TASK TO CARRY OUT:
Go through the entries below and print, exactly, the lines starting at the one with "Unsportsmanlike conduct |" and ending at the one with "non-participants. | | | | | |", keeping both ends and no others.

[Opening ENTRIES PROVIDED section]

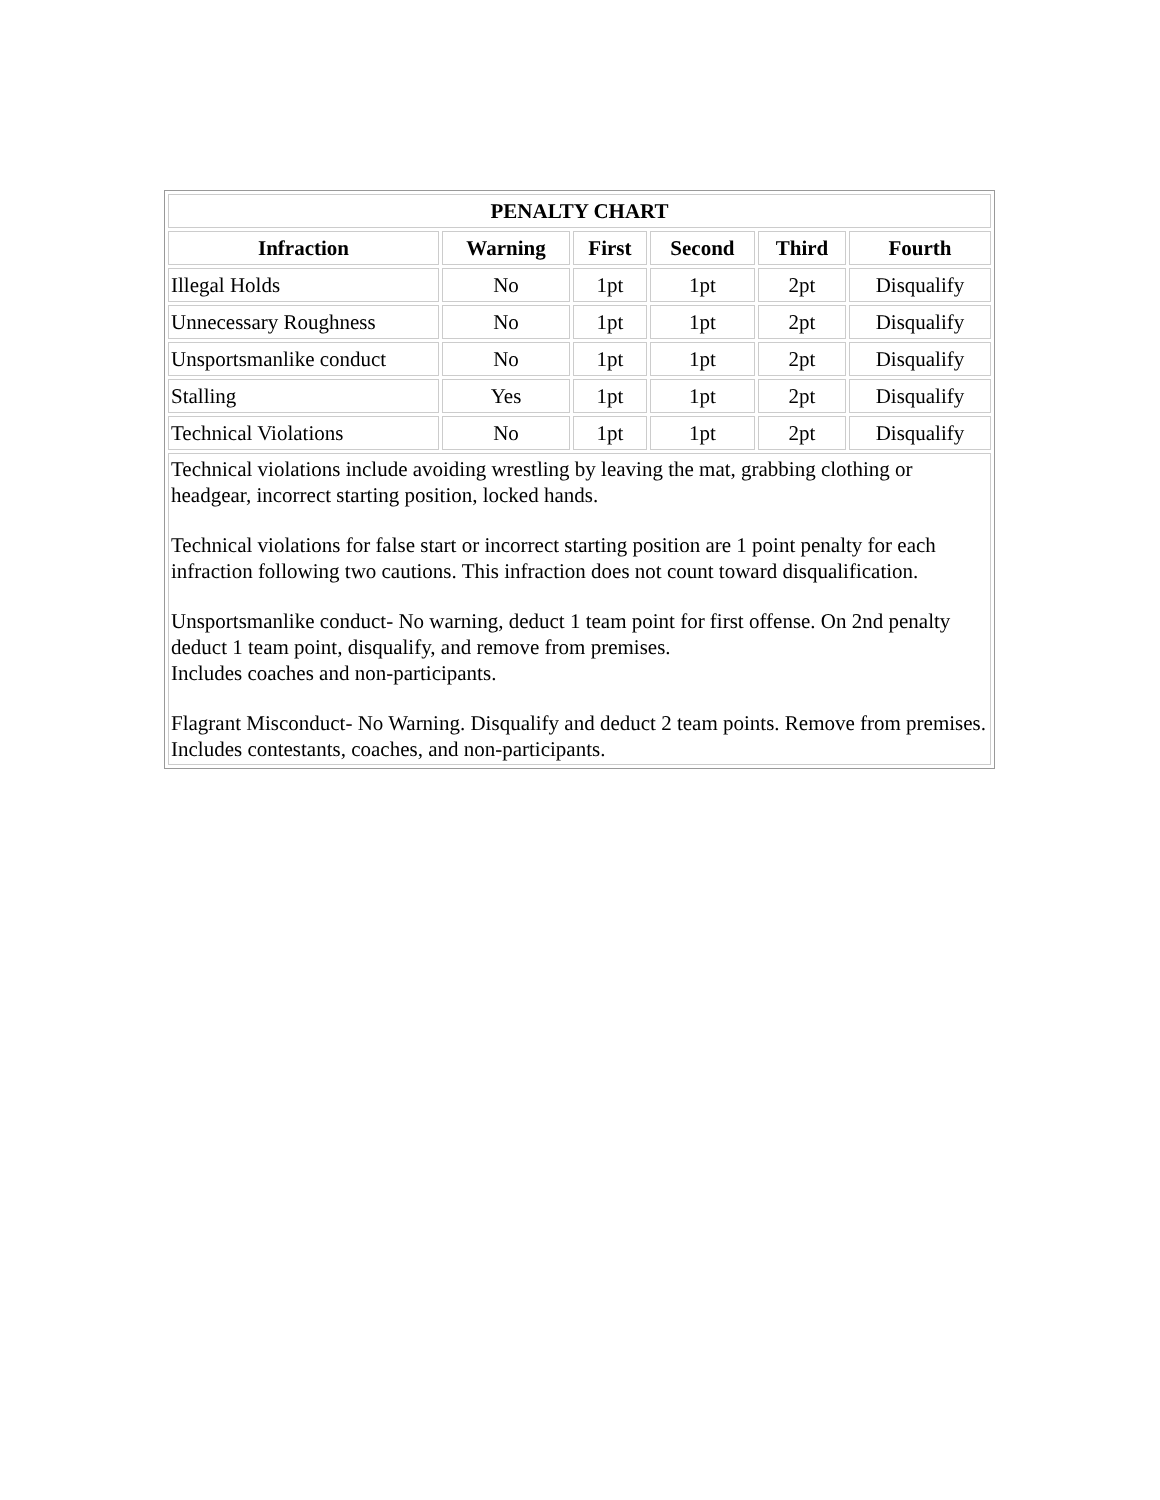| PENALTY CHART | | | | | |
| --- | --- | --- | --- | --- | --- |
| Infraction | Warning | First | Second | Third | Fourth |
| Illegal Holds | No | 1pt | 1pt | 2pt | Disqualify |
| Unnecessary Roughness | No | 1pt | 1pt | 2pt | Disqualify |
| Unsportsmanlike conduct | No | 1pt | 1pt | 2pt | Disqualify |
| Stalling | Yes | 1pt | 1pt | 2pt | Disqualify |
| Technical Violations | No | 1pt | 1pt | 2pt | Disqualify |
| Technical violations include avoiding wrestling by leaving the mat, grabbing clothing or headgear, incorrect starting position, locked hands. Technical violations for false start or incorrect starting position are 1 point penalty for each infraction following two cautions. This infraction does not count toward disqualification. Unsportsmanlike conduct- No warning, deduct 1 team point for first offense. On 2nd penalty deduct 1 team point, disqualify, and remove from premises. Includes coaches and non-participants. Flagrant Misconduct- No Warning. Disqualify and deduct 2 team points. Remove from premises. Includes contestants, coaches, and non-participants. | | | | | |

[Closing ENTRIES PROVIDED section]
[Opening ENTRIES PROVIDED section]

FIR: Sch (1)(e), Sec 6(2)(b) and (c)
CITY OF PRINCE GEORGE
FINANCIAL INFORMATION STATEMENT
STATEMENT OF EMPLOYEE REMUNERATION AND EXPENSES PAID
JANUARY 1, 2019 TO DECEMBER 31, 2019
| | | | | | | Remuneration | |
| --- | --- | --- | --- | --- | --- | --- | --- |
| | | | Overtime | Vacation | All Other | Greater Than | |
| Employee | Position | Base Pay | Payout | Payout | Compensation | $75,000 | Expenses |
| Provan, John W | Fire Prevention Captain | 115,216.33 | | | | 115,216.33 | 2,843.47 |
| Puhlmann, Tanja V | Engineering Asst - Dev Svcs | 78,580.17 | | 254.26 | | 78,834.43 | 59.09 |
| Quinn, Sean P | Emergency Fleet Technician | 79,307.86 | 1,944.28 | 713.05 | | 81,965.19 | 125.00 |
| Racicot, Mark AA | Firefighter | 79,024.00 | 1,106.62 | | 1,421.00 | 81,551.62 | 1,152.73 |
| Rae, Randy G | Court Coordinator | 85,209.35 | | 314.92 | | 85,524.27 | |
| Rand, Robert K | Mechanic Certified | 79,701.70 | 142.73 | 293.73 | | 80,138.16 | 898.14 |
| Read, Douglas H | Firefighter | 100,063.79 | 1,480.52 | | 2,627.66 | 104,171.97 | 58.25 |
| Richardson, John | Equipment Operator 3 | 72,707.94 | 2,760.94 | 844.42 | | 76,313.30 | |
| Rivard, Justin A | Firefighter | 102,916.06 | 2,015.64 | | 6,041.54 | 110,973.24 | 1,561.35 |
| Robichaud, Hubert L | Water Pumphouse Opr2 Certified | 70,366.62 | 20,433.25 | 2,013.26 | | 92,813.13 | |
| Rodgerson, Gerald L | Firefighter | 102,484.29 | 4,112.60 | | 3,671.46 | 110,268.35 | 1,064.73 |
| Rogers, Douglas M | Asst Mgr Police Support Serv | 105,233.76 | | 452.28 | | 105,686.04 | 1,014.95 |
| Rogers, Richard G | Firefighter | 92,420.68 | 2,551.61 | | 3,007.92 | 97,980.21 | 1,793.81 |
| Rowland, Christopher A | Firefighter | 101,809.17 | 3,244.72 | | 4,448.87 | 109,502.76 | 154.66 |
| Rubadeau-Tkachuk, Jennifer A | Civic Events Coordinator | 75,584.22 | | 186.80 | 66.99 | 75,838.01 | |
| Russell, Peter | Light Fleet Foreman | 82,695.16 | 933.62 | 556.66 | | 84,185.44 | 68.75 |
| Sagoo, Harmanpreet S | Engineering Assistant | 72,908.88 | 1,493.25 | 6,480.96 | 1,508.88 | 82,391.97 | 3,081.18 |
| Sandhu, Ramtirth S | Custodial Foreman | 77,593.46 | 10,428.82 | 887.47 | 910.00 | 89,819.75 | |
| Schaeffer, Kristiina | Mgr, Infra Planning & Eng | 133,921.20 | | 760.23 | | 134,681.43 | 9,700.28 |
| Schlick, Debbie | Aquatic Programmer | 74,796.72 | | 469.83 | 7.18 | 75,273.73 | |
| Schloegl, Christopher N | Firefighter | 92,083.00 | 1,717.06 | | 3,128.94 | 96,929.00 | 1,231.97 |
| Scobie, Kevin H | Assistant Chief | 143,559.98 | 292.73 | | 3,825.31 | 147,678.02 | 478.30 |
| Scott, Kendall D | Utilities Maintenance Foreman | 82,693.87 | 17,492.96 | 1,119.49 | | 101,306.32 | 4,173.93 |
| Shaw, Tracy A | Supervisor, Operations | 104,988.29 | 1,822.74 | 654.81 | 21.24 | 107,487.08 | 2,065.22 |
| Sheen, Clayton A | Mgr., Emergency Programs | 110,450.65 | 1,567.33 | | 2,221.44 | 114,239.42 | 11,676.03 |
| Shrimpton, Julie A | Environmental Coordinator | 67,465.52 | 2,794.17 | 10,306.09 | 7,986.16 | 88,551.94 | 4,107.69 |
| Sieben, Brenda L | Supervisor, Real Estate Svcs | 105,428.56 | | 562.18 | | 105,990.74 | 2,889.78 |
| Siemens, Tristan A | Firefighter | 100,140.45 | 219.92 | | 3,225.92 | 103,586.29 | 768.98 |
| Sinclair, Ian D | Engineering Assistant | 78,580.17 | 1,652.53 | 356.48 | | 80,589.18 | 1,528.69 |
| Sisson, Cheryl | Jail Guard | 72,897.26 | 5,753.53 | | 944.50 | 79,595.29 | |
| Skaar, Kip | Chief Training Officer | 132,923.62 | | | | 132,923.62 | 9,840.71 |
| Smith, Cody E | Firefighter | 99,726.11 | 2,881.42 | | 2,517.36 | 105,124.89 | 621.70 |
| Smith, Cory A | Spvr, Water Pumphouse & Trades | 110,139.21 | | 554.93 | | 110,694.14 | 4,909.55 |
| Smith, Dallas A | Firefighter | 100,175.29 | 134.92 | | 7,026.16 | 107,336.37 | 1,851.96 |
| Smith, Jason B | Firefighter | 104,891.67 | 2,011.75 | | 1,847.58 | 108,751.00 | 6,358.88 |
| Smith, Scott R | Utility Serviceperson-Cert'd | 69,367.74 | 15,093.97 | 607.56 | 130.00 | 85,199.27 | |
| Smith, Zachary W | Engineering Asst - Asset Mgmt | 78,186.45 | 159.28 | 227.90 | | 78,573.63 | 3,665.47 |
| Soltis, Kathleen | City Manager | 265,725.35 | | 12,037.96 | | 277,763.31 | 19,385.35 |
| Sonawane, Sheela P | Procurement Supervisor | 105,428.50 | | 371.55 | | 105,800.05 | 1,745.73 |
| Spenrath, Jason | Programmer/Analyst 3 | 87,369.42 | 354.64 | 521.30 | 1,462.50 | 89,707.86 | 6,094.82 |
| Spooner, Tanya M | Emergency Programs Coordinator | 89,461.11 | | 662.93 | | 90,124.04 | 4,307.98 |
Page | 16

[Closing ENTRIES PROVIDED section]

EXPECTED OUTPUT:
| Unsportsmanlike conduct | No | 1pt | 1pt | 2pt | Disqualify |
| Stalling | Yes | 1pt | 1pt | 2pt | Disqualify |
| Technical Violations | No | 1pt | 1pt | 2pt | Disqualify |
| Technical violations include avoiding wrestling by leaving the mat, grabbing clothing or headgear, incorrect starting position, locked hands. Technical violations for false start or incorrect starting position are 1 point penalty for each infraction following two cautions. This infraction does not count toward disqualification. Unsportsmanlike conduct- No warning, deduct 1 team point for first offense. On 2nd penalty deduct 1 team point, disqualify, and remove from premises. Includes coaches and non-participants. Flagrant Misconduct- No Warning. Disqualify and deduct 2 team points. Remove from premises. Includes contestants, coaches, and non-participants. | | | | | |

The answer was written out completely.